Lights On, Business On: Keeping Essential Supplies During Judicial Management

In the realm of corporate rehabilitation in Malaysia, judicial management plays a critical role in rehabilitating and preserving financially distressed companies, with the aim of restoring them as viable going concerns. This process allows companies to restructure their debts and operations, enabling them to continue business activities and generate income to navigate their temporary financial challenges.

A key factor in a company’s survival and recovery during judicial management is the uninterrupted supply of essential goods and services. However, this must be carefully balanced with the interests of essential suppliers, who may be hesitant to continue providing these supplies due to the company’s previous defaults or concerns regarding its ability to pay for the supplies.

Recognising this delicate balance, the Companies Act 2016 includes specific safeguards to ensure the continuation of supplies including water, electricity, gas and telecommunications to financially distressed companies, while addressing the legitimate concerns of suppliers. This interplay can be observed in s. 414(7)1, which provides that:

(a) The supplier may make it a condition of the supply that the judicial manager personally guarantees the payment of any charges in respect of the supply provided after the judicial manager’s appointment.

Records excerpted from a collection
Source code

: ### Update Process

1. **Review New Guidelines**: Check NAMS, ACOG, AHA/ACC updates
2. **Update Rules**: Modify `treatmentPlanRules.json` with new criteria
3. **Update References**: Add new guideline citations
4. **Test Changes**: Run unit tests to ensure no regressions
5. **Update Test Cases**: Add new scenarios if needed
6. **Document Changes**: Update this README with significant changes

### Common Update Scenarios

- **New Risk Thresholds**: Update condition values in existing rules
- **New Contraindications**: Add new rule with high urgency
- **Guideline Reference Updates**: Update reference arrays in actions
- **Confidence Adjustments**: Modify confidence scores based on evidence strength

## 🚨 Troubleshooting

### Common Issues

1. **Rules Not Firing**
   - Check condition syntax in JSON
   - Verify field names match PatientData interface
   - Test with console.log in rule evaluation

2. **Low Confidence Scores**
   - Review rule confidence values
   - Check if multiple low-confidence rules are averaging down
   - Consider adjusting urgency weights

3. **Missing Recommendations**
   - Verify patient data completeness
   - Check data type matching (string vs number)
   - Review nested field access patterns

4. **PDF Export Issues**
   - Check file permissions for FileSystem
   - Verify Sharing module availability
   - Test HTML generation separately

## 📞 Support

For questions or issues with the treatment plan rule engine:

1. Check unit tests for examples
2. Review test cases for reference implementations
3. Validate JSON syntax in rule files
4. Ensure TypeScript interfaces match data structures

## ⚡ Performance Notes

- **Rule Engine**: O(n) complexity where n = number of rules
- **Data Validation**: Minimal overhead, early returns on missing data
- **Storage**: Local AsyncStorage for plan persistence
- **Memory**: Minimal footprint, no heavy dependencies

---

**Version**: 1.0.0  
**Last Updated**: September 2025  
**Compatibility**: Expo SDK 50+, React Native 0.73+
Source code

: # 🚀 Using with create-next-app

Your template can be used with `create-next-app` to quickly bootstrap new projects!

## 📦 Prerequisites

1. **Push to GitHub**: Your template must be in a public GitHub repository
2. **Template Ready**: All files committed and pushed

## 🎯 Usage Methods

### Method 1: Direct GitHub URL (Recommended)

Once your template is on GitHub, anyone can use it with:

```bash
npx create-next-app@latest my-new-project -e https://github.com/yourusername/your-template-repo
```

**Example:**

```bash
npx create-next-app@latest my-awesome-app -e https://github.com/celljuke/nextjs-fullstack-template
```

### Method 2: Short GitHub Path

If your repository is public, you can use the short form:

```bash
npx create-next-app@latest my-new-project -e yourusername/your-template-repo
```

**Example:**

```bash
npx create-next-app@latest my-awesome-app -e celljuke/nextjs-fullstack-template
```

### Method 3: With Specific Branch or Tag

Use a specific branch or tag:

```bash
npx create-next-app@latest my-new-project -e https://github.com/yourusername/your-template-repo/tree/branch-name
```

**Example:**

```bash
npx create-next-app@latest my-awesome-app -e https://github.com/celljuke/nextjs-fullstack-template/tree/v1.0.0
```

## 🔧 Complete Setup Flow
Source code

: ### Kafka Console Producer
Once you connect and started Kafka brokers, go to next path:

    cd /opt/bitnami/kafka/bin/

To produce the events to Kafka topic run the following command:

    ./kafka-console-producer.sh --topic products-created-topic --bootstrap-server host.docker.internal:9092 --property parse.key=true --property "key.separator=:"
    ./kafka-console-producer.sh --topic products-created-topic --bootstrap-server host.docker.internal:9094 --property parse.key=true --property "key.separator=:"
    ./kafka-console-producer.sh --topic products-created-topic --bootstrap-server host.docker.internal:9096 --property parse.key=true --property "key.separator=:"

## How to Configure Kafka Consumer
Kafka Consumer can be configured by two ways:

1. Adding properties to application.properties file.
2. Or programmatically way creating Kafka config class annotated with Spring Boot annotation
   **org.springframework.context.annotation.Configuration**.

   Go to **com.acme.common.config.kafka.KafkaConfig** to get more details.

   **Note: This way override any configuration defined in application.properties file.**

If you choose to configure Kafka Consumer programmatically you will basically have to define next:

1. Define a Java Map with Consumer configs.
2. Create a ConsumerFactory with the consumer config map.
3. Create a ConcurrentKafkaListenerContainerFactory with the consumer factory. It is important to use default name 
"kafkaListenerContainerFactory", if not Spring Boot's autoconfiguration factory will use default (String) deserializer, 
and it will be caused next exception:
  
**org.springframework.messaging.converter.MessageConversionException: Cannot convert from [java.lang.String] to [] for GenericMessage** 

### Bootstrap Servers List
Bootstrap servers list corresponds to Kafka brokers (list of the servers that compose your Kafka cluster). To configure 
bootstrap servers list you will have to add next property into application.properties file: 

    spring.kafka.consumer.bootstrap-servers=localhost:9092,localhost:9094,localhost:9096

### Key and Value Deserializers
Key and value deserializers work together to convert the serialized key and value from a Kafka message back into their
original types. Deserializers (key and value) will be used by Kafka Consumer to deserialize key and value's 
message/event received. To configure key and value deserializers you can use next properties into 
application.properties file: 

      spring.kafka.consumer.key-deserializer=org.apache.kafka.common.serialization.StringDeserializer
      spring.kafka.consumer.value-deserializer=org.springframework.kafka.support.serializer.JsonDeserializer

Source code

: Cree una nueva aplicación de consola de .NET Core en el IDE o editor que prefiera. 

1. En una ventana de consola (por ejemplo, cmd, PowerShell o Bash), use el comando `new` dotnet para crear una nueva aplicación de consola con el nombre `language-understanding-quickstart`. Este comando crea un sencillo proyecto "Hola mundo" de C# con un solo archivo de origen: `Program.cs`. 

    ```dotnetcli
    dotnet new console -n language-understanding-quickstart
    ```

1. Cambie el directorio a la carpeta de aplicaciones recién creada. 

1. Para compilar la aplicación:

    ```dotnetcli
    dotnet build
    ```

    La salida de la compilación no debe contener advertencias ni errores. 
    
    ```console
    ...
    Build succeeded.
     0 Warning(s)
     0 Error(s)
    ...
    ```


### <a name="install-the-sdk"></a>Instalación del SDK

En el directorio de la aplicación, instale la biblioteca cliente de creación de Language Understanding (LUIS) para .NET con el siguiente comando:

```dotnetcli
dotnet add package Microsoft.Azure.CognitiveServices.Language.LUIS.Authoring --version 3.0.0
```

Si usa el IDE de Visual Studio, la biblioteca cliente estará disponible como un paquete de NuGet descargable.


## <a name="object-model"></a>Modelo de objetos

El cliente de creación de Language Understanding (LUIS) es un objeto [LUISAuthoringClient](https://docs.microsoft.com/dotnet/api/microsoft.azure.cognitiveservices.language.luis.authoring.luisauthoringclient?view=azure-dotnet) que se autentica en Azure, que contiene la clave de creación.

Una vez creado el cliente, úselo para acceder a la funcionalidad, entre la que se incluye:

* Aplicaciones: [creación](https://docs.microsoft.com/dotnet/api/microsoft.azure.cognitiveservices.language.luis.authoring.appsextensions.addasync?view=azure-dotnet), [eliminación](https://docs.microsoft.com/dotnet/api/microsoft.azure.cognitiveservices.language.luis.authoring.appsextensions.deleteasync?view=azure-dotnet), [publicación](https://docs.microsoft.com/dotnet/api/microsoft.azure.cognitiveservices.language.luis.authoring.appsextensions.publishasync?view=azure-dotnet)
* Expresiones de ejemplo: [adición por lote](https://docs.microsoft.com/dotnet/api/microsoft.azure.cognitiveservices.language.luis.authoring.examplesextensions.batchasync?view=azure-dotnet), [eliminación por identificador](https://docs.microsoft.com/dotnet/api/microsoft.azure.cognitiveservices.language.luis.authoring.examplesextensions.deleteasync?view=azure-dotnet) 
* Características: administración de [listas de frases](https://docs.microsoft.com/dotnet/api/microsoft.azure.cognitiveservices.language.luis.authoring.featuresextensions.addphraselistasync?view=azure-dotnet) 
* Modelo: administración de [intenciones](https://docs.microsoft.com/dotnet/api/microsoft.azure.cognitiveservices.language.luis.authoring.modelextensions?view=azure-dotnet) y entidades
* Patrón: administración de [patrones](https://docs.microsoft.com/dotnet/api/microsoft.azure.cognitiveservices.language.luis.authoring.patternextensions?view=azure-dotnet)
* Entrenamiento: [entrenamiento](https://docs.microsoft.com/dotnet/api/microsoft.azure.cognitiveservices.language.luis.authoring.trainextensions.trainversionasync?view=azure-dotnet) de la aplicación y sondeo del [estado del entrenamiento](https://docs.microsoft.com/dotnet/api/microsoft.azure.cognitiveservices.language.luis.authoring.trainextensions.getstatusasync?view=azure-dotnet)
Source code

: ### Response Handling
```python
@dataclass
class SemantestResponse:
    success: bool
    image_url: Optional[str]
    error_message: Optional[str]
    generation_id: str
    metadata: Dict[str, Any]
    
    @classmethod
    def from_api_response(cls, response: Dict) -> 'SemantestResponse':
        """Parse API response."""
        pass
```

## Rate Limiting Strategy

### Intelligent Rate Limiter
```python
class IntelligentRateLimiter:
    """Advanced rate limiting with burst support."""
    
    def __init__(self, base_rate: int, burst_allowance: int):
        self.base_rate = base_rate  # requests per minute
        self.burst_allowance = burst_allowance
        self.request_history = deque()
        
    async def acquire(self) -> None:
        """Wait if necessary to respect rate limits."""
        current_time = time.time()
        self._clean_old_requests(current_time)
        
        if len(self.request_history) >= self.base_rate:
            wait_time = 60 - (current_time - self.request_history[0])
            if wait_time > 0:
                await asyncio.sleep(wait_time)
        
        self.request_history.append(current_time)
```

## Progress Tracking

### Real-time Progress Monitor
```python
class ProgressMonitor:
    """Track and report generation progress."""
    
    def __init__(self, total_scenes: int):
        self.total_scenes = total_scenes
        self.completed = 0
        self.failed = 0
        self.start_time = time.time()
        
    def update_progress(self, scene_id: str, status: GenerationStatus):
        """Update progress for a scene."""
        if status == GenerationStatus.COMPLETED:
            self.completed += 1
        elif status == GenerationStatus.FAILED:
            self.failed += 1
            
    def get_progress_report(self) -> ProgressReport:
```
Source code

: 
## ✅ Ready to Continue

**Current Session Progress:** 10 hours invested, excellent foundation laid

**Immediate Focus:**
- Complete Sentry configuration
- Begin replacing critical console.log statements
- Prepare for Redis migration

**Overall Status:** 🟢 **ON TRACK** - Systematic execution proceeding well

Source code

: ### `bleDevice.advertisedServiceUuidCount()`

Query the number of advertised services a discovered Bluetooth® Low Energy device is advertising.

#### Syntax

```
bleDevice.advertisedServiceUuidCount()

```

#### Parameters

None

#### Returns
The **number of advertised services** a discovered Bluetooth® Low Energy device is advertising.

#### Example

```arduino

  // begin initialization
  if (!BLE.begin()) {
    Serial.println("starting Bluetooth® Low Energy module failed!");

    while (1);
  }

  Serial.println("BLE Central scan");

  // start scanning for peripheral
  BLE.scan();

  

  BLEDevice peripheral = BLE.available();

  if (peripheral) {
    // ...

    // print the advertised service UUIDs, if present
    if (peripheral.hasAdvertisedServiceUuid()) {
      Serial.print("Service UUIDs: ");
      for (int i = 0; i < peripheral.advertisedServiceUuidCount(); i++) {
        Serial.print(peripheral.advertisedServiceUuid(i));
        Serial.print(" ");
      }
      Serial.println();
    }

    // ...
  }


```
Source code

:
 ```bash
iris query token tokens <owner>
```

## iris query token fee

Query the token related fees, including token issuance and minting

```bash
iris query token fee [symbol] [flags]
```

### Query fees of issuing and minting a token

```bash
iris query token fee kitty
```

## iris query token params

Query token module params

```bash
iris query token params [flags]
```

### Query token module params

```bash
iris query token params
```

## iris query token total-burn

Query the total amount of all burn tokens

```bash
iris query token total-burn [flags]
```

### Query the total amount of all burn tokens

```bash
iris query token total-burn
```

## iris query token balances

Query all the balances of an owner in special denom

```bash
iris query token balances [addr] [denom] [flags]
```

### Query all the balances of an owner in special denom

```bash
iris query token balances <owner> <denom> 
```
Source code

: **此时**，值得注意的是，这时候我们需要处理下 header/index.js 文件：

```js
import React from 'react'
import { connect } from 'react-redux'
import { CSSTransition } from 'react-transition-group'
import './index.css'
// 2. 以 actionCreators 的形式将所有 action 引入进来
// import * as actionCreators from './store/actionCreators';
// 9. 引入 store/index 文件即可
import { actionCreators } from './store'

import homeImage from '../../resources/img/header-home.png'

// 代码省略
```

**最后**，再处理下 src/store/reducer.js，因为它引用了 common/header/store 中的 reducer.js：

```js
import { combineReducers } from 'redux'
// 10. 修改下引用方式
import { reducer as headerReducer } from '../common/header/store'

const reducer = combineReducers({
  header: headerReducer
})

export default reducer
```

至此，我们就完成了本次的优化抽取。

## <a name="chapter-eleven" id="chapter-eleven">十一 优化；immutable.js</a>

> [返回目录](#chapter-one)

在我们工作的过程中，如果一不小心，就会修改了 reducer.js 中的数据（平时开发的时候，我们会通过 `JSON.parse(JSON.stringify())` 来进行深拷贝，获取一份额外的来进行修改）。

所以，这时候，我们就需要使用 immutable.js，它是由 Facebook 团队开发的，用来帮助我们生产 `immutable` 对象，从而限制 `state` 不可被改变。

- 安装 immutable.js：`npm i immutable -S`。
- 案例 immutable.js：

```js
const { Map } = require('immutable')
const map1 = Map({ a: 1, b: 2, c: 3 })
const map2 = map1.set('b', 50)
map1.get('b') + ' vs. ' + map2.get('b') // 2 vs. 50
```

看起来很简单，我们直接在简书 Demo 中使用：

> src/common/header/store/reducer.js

Assignment –
Which supplies does the article on judicial management name as covered by the Companies Act 2016 safeguards?

Task result –
Water, electricity, gas and telecommunications.